* EXERCISE
Copy out every line of text in the data below word for word, leaving out the pictures.

--- EXTRACTED INFORMATION Enclosed Below ---

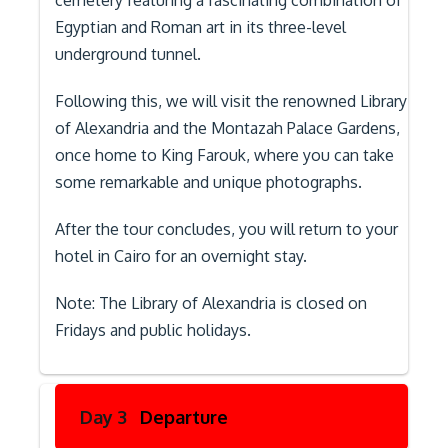
cemetery featuring a fascinating combination of
Egyptian and Roman art in its three-level
underground tunnel.
Following this, we will visit the renowned Library
of Alexandria and the Montazah Palace Gardens,
once home to King Farouk, where you can take
some remarkable and unique photographs.
After the tour concludes, you will return to your
hotel in Cairo for an overnight stay.
Note: The Library of Alexandria is closed on
Fridays and public holidays.
Day 3
Departure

--- End of Enclosed EXTRACTED INFORMATION ---

* WRITTEN RESPONSE
cemetery featuring a fascinating combination of
Egyptian and Roman art in its three-level
underground tunnel.
Following this, we will visit the renowned Library
of Alexandria and the Montazah Palace Gardens,
once home to King Farouk, where you can take
some remarkable and unique photographs.
After the tour concludes, you will return to your
hotel in Cairo for an overnight stay.
Note: The Library of Alexandria is closed on
Fridays and public holidays.
Day 3
Departure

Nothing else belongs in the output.